The latest episode of 91 Days inspires this topic, especially in light of what happened at the end of that episode. Angelo has lived without purpose for the seven years following the murder of his family. He exists in a cheap apartment with no signs of individuality and makes a living through theft. He constantly thinks about his one great treasure, his deceased family, and has no desire to really live. This makes him easy to manipulate as Angelo becomes embroiled in the power struggle within the Vanetti mob. While he shows himself resolute, resourceful, and tough, he soon becomes a pawn barely able to exercise his own will.

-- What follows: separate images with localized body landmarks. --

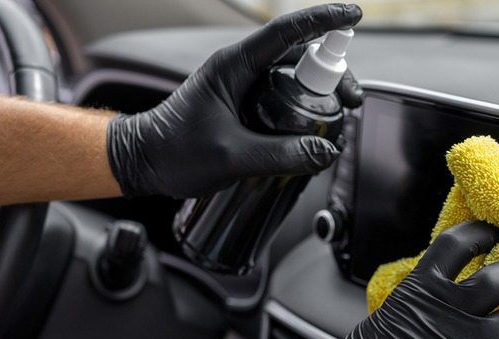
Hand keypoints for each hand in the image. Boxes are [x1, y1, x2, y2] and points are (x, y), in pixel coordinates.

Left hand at [106, 4, 362, 197]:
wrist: (145, 162)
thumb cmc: (175, 153)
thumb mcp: (231, 156)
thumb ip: (280, 154)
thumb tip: (325, 151)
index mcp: (233, 66)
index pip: (286, 32)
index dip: (323, 20)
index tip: (353, 16)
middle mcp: (240, 68)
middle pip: (299, 55)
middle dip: (332, 72)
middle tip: (351, 102)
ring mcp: (243, 84)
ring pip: (293, 76)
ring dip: (320, 91)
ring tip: (338, 118)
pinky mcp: (245, 103)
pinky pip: (282, 95)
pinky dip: (303, 105)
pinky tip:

The above shows the importance of having a personal philosophy and of being true to oneself. Indeed, one cannot ever be true to oneself without some personal philosophy. The most warped mindset is that of relativism, and the relativist stands as the most miserable of all men, because his stance changes with the zeitgeist. In terms of mindset, a racist imperialist is superior to a relativist. Sure, it’s an awful thing to judge other men purely on external characteristics and to support a program of conquest for the benefit of the fatherland. But, the relativist can morph from a classical liberal to a socialist to a monarchist to a democrat depending on what the majority prefers. In England, the relativist abhors female circumcision; in Indonesia, he deems it a cultural practice worthy of toleration. Contention and ostracism are feared above all. At least, the racist imperialist has objective standards which he is willing to fight for. Also, because he has objective standards, the racist imperialist can be convinced that his objective standards are not true and be brought closer to the truth. The relativist blows with the winds of expediency.
The first step to developing a consistent personal philosophy is to decide what is the highest goal for man. Once one decides on the ultimate goal of living, one can conform all intermediate goals and beliefs according to this. Another name for the ultimate goal is happiness, as Aristotle contends. Happiness (eudaimonia or “good spirits” in Greek) is the ultimate goal precisely because we intend to gain nothing else by happiness except to be happy. People differ as to what produces true happiness, but it is paramount to know what one considers true happiness and to always strive for it.
It is possible for one’s ideal of true happiness to change as more information and experience come along. Sometimes what we strive for is not actually true happiness, but an intermediate good. Many people treat an intermediate good as the final good. For example, a man might go to college so that he can get a good job, and the attainment of this job is his final goal. Yet, we only work for the sake of other things: the necessities of life, self-sufficiency, support a family, support a hobby, etc. The man who places happiness in a good job will wind up disillusioned.
We tend to get our ideas of happiness from friends, family, experience, culture, teachers, thinkers, writers, and history. Friends and family, however, may be as prone to the zeitgeist as anyone. So, we go to philosophers, theologians, heroes, and stories to learn what constitutes the good person, the good society, and the highest good. All that is weighed by experience and reason; one must exercise both. Reason might lead us to believe Marxism offers the best possible world, the experience of history shows Marxism causes bloody revolution, enslavement, destitution, and the loss of free thought. Personal experience may lead us to become Epicureans, but reason tells us that man is more than matter–living according to a moral compass of pain vs. pleasure instead of right vs. wrong leads to depression and longing for death.
You might describe your humble blogger as a Catholic, Aristotelian, Romantic, Neoconservative, Free Market Capitalist, Traditionalist, Patriotic American. I think those philosophies encapsulate my thoughts concerning the final end, the good person, and the good society. Yes, I know that Neoconservative and Traditionalist are considered exclusive, but I don’t fit neatly into either category. Just like how I’m not completely Romantic, but I am more of that philosophy than a Realist. Often, one’s personal philosophy is eclectic. If it’s not, that might indicate insufficient time spent thinking things through.
So, I believe that the ultimate goal is the attainment of the beatific vision in heaven, which is attained by a life lived responding to grace and exercising the theological and cardinal virtues–but with greater weight to the theological. To that end, one must “give to God what is God’s and to Caesar what is Caesar’s.” One owes loyalty to the Church and one’s country. It’s better if the Church influences moral laws made by the state, but not to be heavy handed: the punishment of certain sins should be left to God. The state ought to set rules for fairness in commerce and to prevent crime, but the state’s power should be limited for the sake of ordered liberty. To further American interests, countries abroad should be encouraged and assisted in creating governments espousing liberty, preferably constitutional republics or constitutional monarchies. (Either one possesses the Aristotelian concept of mixed government.) The best models for human behavior are found in the saint and the knight or the lady, with Our Lord and Our Lady as the highest exemplars combining the best of both in themselves. In general, the moral vision provided by medieval culture is far superior to morals advanced in latter centuries, and moral progress can be measured in terms of a people’s progress in chivalry and sanctity. One for all, and all for one!
That’s my example of a personal philosophy. Go forth and discover your own!